Given the fundamental role of PKR in apoptosis, it was surprising that mice with an amino-terminal or carboxyl-terminal disruption of the PKR gene had no evidence of increased tumorigenesis (40, 44). It is possible that another PKR-related gene may be responsible for the lack of tumorigenesis. It was interesting that mouse embryo fibroblasts derived from the amino-terminal PKR-deleted mice were defective in both induction of type I IFNs and activation of NF-κB in response to poly(I)⋅poly(C). However, this defect was restored by pretreatment with IFN. Although it is possible that poly(I)⋅poly(C) increased levels of the amino-terminal-deleted PKR gene product that could provide functional kinase activity, it is also possible that another IFN-inducible gene product was supplying the PKR function. Recently, a vertebrate homologue of yeast GCN2 was identified (45). Because yeast Gcn2p responds to amino acid deprivation, it is conceivable that this vertebrate gene product provides a PKR-like function in metabolically disrupted cells, such as may occur on transformation and/or viral infection. It is also important to note that another eIF-2α kinase, termed PKR-related endoplasmic reticulum kinase (PERK) or pancreatic eIF-2α kinase (PEK) was identified recently as a transmembrane protein localized to the endoplasmic reticulum (46, 47). PERK is activated on endoplasmic reticulum stress to phosphorylate eIF-2α. In the context of virus infection, it is interesting to consider that overexpression of viral glycoproteins may activate PERK, possibly duplicating the role of PKR in response to enveloped virus infection.

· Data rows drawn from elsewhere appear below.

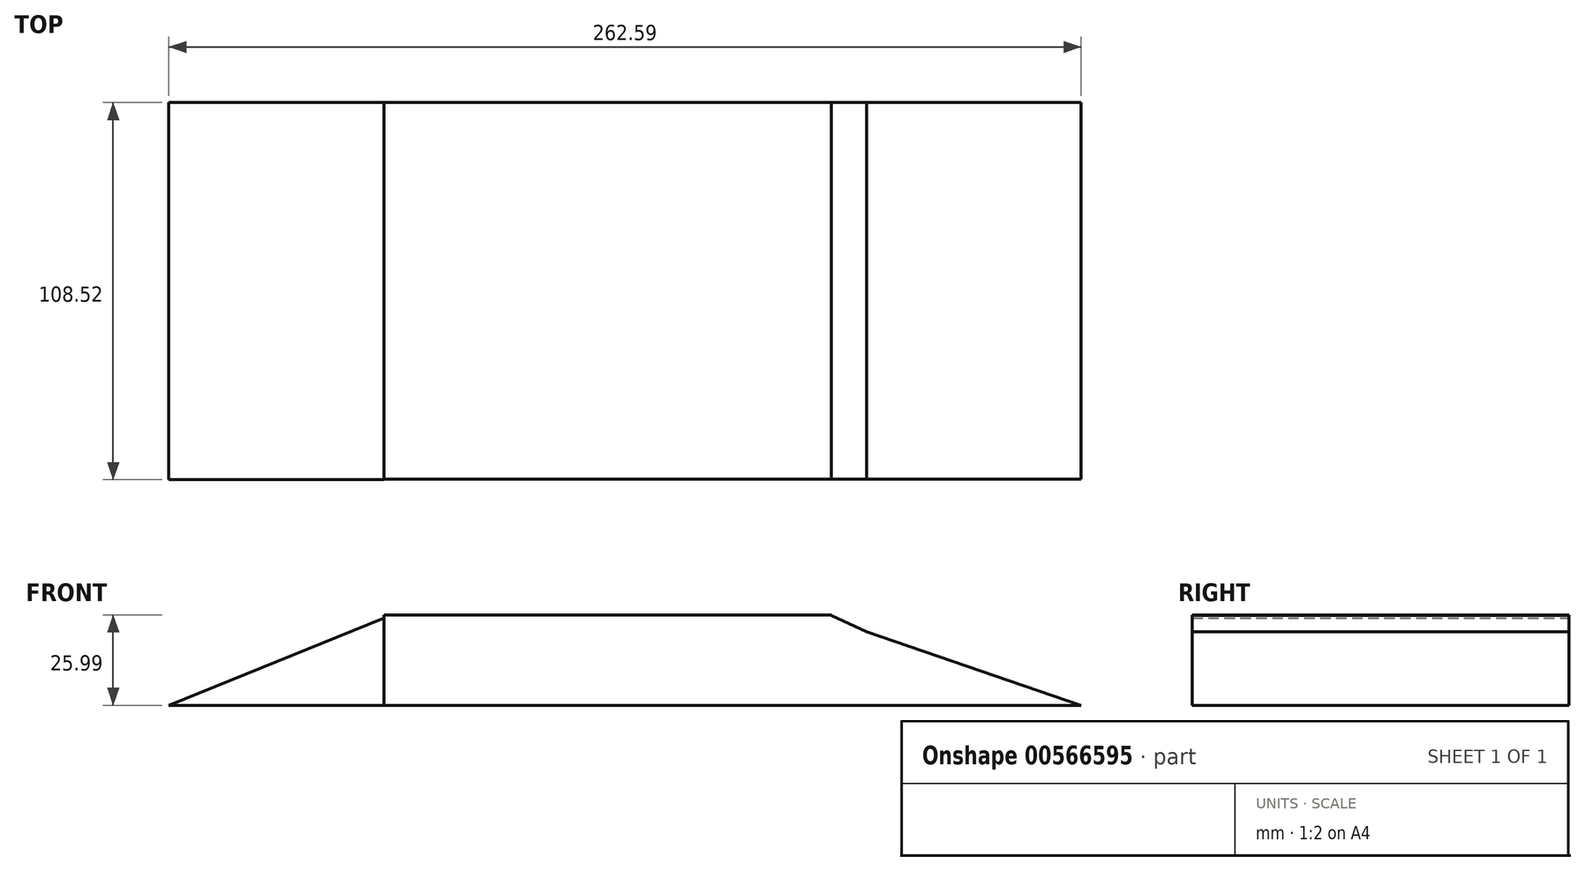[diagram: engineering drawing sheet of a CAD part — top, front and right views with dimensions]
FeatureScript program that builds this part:
annotation { "Feature Type Name" : "Feature", "Feature Type Description" : "" }
export const myFeature = defineFeature(function(context is Context, id is Id, definition is map)
    precondition{}
    {
        {
            var Q0;
            Q0=qCreatedBy(makeId("Front.planeOp"),FACE);
            var sketch = newSketch(context, id + "F0", { "sketchPlane" : qUnion([Q0])});
            skLineSegment(sketch, "E0.bottom", {"start": v(0, 0) * mm, "end": v(128.72, 0) * mm});
            skLineSegment(sketch, "E0.top", {"start": v(0, 25.99) * mm, "end": v(128.72, 25.99) * mm});
            skLineSegment(sketch, "E0.left", {"start": v(0, 0) * mm, "end": v(0, 25.99) * mm});
            skLineSegment(sketch, "E0.right", {"start": v(128.72, 0) * mm, "end": v(128.72, 25.99) * mm});
            skSolve(sketch);
        }
        {
            var Q0;
            Q0=qCreatedBy(makeId("Front.planeOp"),FACE);
            var sketch = newSketch(context, id + "F1", { "sketchPlane" : qUnion([Q0])});
            skLineSegment(sketch, "E1", {"start": v(0, 26) * mm, "end": v(-61.7, 0) * mm});
            skLineSegment(sketch, "E2", {"start": v(-61.7, 0) * mm, "end": v(0, 0) * mm});
            skSolve(sketch);
        }
        {
            var Q0;
            Q0=qCreatedBy(makeId("Front.planeOp"),FACE);
            var sketch = newSketch(context, id + "F2", { "sketchPlane" : qUnion([Q0])});
            skLineSegment(sketch, "E3", {"start": v(129.54, 13.14) * mm, "end": v(205.23, 0) * mm});
            skLineSegment(sketch, "E4", {"start": v(205.23, 0) * mm, "end": v(129.54, 0) * mm});
            skSolve(sketch);
        }
        {
            var Q0;
            Q0=qCreatedBy(makeId("Front.planeOp"),FACE);
            var sketch = newSketch(context, id + "F3", { "sketchPlane" : qUnion([Q0])});
            skLineSegment(sketch, "E5", {"start": v(128.98, 26.69) * mm, "end": v(205.55, 0) * mm});
            skSolve(sketch);
        }
        {
            var Q0;
            Q0=qCreatedBy(makeId("Front.planeOp"),FACE);
            var sketch = newSketch(context, id + "F4", { "sketchPlane" : qUnion([Q0])});
            skLineSegment(sketch, "E6", {"start": v(130.38, 13.4) * mm, "end": v(0, 13.4) * mm});
            skSolve(sketch);
        }
        {
            var Q0;
            Q0 = qSketchRegion(id + "F1", true);
            var Q1;
            Q1 = qSketchRegion(id + "F4", true);
            var Q2;
            Q2 = qSketchRegion(id + "F0", true);
            var Q3;
            Q3=makeQuery(id+"F0.imprint","IMPRINT",FACE,{"disambiguationData":[TD([[makeQuery(id+"F0.imprint","IMPRINT",EDGE,{"derivedFrom":sQuery(id+"F0.wireOp",EDGE,"E0.bottom")}),1.0]])]});
            var Q4;
            Q4 = qSketchRegion(id + "F3", true);
            var Q5;
            Q5 = qSketchRegion(id + "F2", true);
            extrude(context, id + "F5", {"entities" : qUnion([Q0, Q1, Q2, Q3, Q4, Q5]), "depth" : 25.4 * mm, "offsetDistance" : 25.4 * mm});
        }
        {
            var Q0;
            Q0=qCreatedBy(makeId("Front.planeOp"),FACE);
            var sketch = newSketch(context, id + "F6", { "sketchPlane" : qUnion([Q0])});
            skLineSegment(sketch, "E7", {"start": v(128.57, 25.88) * mm, "end": v(160.31, 0) * mm});
            skLineSegment(sketch, "E8", {"start": v(160.31, 0) * mm, "end": v(160.31, 0) * mm});
            skLineSegment(sketch, "E9", {"start": v(128.57, 25.88) * mm, "end": v(185.96, 0) * mm});
            skLineSegment(sketch, "E10", {"start": v(185.96, 0) * mm, "end": v(127.97, 0) * mm});
            skLineSegment(sketch, "E11", {"start": v(127.97, 0) * mm, "end": v(128.57, 25.88) * mm});
            skSolve(sketch);
        }
        {
            var Q0;
            Q0 = qSketchRegion(id + "F6", true);
            var sketch = newSketch(context, id + "F7", { "sketchPlane" : qUnion([Q0])});
            skLineSegment(sketch, "E12", {"start": v(128.02, 24.96) * mm, "end": v(200.66, 0) * mm});
            skLineSegment(sketch, "E13", {"start": v(200.66, 0) * mm, "end": v(122.78, 0) * mm});
            skLineSegment(sketch, "E14", {"start": v(122.78, 0) * mm, "end": v(122.78, 24.96) * mm});
            skLineSegment(sketch, "E15", {"start": v(122.78, 24.96) * mm, "end": v(128.02, 24.96) * mm});
            skSolve(sketch);
        }
        {
            var Q0;
            Q0 = qSketchRegion(id + "F6", true);
            var Q1;
            Q1 = qSketchRegion(id + "F2", true);
            var Q2;
            {var subQ0=sQuery(id+"F6.wireOp",EDGE,"E7");Q2=makeQuery(id+"F6.imprint","IMPRINT",FACE,{"disambiguationData":[TD([[makeQuery(id+"F6.imprint","IMPRINT",EDGE,{"derivedFrom":subQ0}),1.0]])]});}
            var Q3;
            {var subQ0=sQuery(id+"F6.wireOp",EDGE,"E7");Q3=makeQuery(id+"F6.imprint","IMPRINT",FACE,{"disambiguationData":[TD([[makeQuery(id+"F6.imprint","IMPRINT",EDGE,{"derivedFrom":subQ0}),-1.0]])]});}
            var Q4;
            {var subQ0=sQuery(id+"F7.wireOp",EDGE,"E13");var subQ1=sQuery(id+"F7.wireOp",EDGE,"E12");var subQ2=makeQuery(id+"F7.imprint","INTERSECT",VERTEX,{"derivedFrom":[subQ1,subQ0]});Q4=makeQuery(id+"F7.imprint","IMPRINT",FACE,{"disambiguationData":[TD([[makeQuery(id+"F7.imprint","IMPRINT",EDGE,{"disambiguationData":[TD([[subQ2,1.0]])],"derivedFrom":subQ1}),-1.0]])]});}
            extrude(context, id + "F8", {"entities" : qUnion([Q0, Q1, Q2, Q3, Q4]), "operationType" : NewBodyOperationType.ADD, "depth" : 25.4 * mm, "offsetDistance" : 25.4 * mm});
        }
        {
            var Q0;
            {var subQ0=sQuery(id+"F6.wireOp",EDGE,"E9");Q0=makeQuery(id+"F8.boolean.opBoolean","MERGE",FACE,{"derivedFrom":[makeQuery(id+"F5.opExtrude","CAP_FACE",FACE,{"disambiguationData":[OSD([sQuery(id+"F0.wireOp",EDGE,"E0.bottom"),sQuery(id+"F0.wireOp",EDGE,"E0.top"),sQuery(id+"F0.wireOp",EDGE,"E0.left"),sQuery(id+"F0.wireOp",EDGE,"E0.right")])],"isStart":false}),makeQuery(id+"F8.opExtrude","CAP_FACE",FACE,{"disambiguationData":[OSD([subQ0,sQuery(id+"F6.wireOp",EDGE,"E10"),sQuery(id+"F6.wireOp",EDGE,"E11")])],"isStart":false}),makeQuery(id+"F8.opExtrude","CAP_FACE",FACE,{"disambiguationData":[OSD([subQ0,sQuery(id+"F7.wireOp",EDGE,"E12"),sQuery(id+"F7.wireOp",EDGE,"E13")])],"isStart":false})]});}
            extrude(context, id + "F9", {"entities" : qUnion([Q0]), "operationType" : NewBodyOperationType.ADD, "depth" : 83.06 * mm, "offsetDistance" : 25.4 * mm});
        }
        {
            var Q0;
            Q0=qCreatedBy(makeId("Front.planeOp"),FACE);
            var sketch = newSketch(context, id + "F10", { "sketchPlane" : qUnion([Q0])});
            skLineSegment(sketch, "E16", {"start": v(0, 25.08) * mm, "end": v(-61.93, 0) * mm});
            skLineSegment(sketch, "E17", {"start": v(-61.93, 0) * mm, "end": v(0, 0) * mm});
            skLineSegment(sketch, "E18", {"start": v(0, 0) * mm, "end": v(0, 25.08) * mm});
            skSolve(sketch);
        }
        {
            var Q0;
            Q0=makeQuery(id+"F10.imprint","IMPRINT",FACE,{"disambiguationData":[TD([[makeQuery(id+"F10.imprint","IMPRINT",EDGE,{"derivedFrom":sQuery(id+"F10.wireOp",EDGE,"E16")}),1.0]])]});
            extrude(context, id + "F11", {"entities" : qUnion([Q0]), "operationType" : NewBodyOperationType.ADD, "depth" : 108.52 * mm, "offsetDistance" : 25.4 * mm});
        }
    });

To date, studies indicate that the status of PKR activation in the cell may have several outcomes that depend on the virus and the host. In some viral infections, PKR activation will elicit early apoptosis, which limits viral spread. Viruses that have mechanisms to counteract PKR activation may establish persistent or latent infections that eventually will be detrimental to the host. Alternatively, some viruses may destroy host tissue by virus-induced PKR-mediated apoptosis and thereby contribute to the pathogenesis of viral disease. Certainly, the ability to alter the pathogenesis of viral infection by modulation of the PKR pathway would seem to be an attractive therapeutic approach. Presently, there are three known targets that may mediate PKR-induced apoptosis; eIF-2α, NF-κB, and p53. Future experiments need to identify which, if any, of these are important in viral pathogenesis. As we learn more about the mechanisms that viruses use to evade the PKR pathway, the feasibility of developing therapeutic strategies to interfere in this process increases and may be one step toward a cure for some viral diseases.